---------- Source records ----------

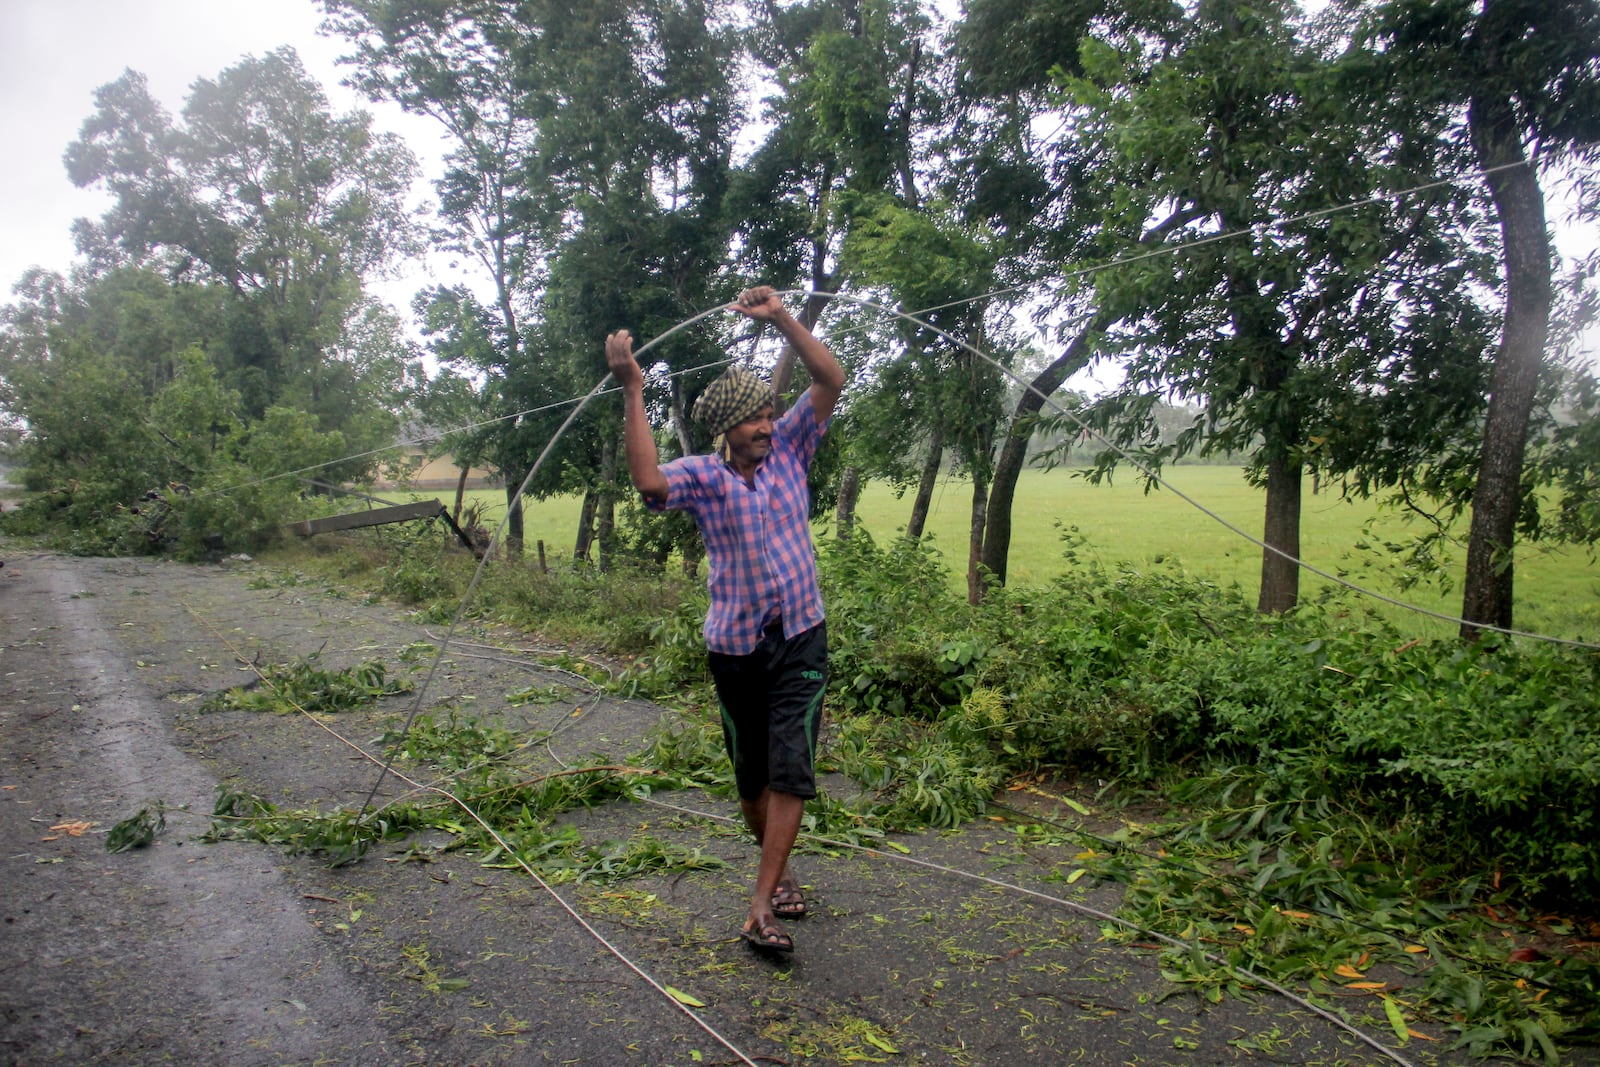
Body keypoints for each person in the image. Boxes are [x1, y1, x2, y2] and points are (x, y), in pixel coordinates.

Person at [605, 286, 845, 954]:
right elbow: (650, 481)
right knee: (752, 780)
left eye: (768, 412)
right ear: (728, 431)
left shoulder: (795, 447)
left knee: (792, 764)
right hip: (736, 649)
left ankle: (761, 905)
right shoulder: (706, 479)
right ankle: (780, 865)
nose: (767, 425)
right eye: (753, 420)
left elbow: (831, 378)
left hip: (801, 633)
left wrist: (783, 320)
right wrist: (632, 389)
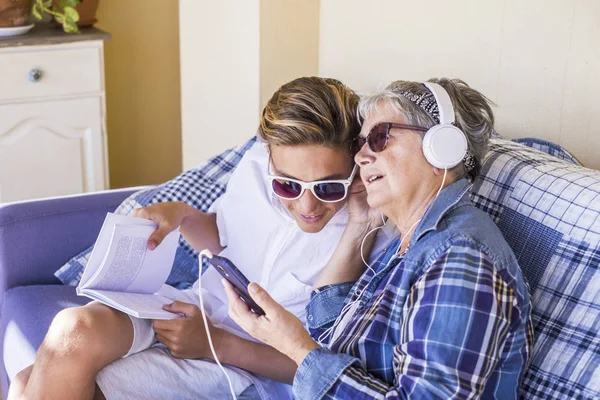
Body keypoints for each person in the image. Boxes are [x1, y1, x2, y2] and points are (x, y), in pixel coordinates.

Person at [9, 77, 392, 400]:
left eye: (328, 187)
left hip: (244, 364)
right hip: (192, 306)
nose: (307, 203)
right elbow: (228, 242)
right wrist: (183, 216)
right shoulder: (255, 167)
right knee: (71, 330)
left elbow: (322, 366)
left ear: (355, 164)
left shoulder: (369, 228)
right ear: (270, 158)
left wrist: (214, 344)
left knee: (31, 383)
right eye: (288, 185)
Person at [225, 78, 534, 399]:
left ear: (441, 148)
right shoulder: (414, 242)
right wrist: (360, 223)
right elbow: (332, 332)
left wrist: (296, 348)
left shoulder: (461, 257)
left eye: (379, 137)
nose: (360, 158)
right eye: (360, 144)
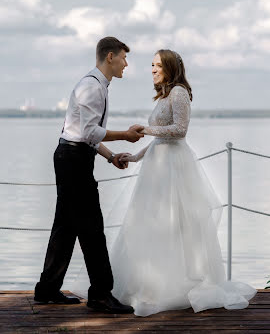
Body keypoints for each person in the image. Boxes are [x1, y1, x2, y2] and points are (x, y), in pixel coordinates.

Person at [72, 48, 257, 316]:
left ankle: (174, 286)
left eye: (157, 65)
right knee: (148, 224)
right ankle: (148, 285)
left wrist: (145, 129)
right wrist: (135, 157)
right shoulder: (165, 96)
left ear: (170, 67)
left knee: (174, 224)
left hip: (173, 169)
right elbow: (161, 138)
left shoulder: (180, 93)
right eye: (151, 65)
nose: (152, 69)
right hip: (156, 167)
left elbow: (179, 131)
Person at [34, 36, 145, 314]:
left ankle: (46, 289)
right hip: (72, 159)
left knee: (67, 226)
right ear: (110, 57)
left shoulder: (98, 86)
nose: (126, 64)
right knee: (92, 228)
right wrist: (126, 137)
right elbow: (87, 133)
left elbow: (88, 136)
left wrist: (110, 157)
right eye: (123, 57)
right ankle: (100, 295)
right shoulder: (91, 87)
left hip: (74, 156)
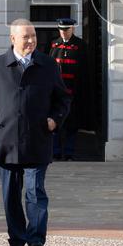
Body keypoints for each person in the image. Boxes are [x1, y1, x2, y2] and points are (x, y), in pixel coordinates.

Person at [0, 18, 70, 246]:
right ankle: (17, 241)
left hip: (37, 140)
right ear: (12, 39)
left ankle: (36, 240)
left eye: (33, 36)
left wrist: (54, 119)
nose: (30, 41)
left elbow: (63, 99)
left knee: (35, 191)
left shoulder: (48, 65)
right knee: (11, 195)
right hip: (6, 143)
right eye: (25, 37)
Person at [47, 17, 89, 161]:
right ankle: (56, 151)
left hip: (73, 93)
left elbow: (85, 71)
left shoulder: (81, 45)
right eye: (61, 30)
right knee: (55, 121)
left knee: (71, 124)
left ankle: (69, 152)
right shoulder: (54, 44)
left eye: (67, 29)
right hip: (56, 93)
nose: (63, 32)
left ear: (72, 29)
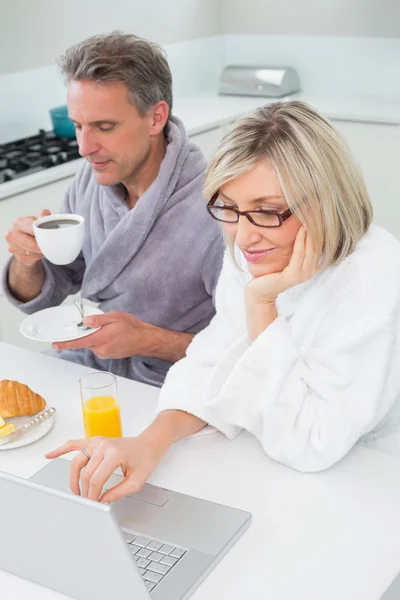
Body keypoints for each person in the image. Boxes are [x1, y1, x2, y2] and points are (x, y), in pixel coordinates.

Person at [46, 101, 400, 503]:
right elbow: (210, 362)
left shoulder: (371, 276)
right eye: (229, 208)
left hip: (367, 480)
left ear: (325, 201)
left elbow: (312, 443)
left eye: (266, 211)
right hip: (273, 465)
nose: (243, 236)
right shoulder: (253, 248)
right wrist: (148, 443)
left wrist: (261, 305)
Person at [2, 32, 223, 386]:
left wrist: (150, 340)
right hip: (88, 369)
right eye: (78, 126)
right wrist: (27, 262)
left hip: (173, 388)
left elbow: (254, 349)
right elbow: (50, 289)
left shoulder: (217, 209)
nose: (84, 148)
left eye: (105, 127)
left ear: (156, 118)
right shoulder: (91, 179)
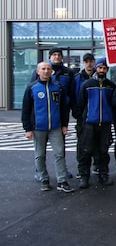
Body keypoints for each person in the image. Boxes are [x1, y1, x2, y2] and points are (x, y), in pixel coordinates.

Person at [22, 62, 74, 192]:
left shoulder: (58, 87)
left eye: (48, 69)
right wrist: (27, 128)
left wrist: (64, 125)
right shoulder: (32, 88)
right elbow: (26, 109)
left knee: (59, 153)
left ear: (52, 72)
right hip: (38, 127)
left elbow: (63, 108)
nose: (46, 71)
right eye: (43, 69)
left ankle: (62, 181)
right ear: (38, 71)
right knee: (40, 155)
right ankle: (44, 179)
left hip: (56, 127)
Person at [31, 47, 75, 180]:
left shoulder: (68, 72)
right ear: (50, 57)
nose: (56, 57)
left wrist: (72, 107)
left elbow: (72, 92)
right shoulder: (41, 70)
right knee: (40, 149)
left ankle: (63, 170)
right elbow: (32, 91)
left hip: (60, 113)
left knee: (60, 147)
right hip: (41, 115)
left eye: (59, 55)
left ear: (62, 57)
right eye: (54, 55)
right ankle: (40, 172)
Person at [76, 58, 115, 187]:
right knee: (86, 151)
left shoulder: (110, 85)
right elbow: (80, 104)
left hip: (105, 123)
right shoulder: (87, 84)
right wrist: (81, 121)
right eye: (100, 68)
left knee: (103, 151)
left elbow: (113, 104)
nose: (102, 70)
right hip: (89, 123)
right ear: (96, 69)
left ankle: (103, 174)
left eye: (104, 68)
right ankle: (84, 176)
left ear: (107, 70)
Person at [72, 52, 96, 179]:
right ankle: (81, 169)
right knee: (82, 144)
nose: (89, 64)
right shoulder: (77, 78)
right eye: (86, 61)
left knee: (97, 143)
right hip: (83, 116)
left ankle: (97, 166)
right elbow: (73, 96)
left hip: (96, 116)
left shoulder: (99, 77)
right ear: (83, 63)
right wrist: (77, 112)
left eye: (91, 61)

----------

Action item
Restate exactly, please, only the lines between the start of the data and the line containing "left elbow: (322, 366)", both ends included, skipping the pictures.

Output below
Body keypoints for each person in the image. Boxes are [x1, y1, x2, y2] and points are (x, y), in pixel coordinates.

Person at [605, 286, 845, 954]:
right elbow: (650, 481)
right knee: (752, 780)
left eye: (768, 412)
right ear: (728, 431)
left shoulder: (795, 447)
left knee: (792, 764)
right hip: (736, 649)
left ankle: (761, 905)
right shoulder: (706, 479)
right ankle: (780, 865)
nose: (767, 425)
right eye: (753, 420)
left elbow: (831, 378)
left hip: (801, 633)
left wrist: (783, 320)
right wrist: (632, 389)
Body keypoints for each person in the image. Boxes are [x1, y1, x2, y2] and points are (x, y), in pixel coordinates.

Person at [9, 77, 392, 400]:
left eye: (328, 187)
left hip: (244, 364)
right hip: (192, 306)
nose: (307, 203)
right elbow: (228, 242)
right wrist: (183, 216)
right shoulder: (255, 167)
right knee: (71, 330)
left elbow: (322, 366)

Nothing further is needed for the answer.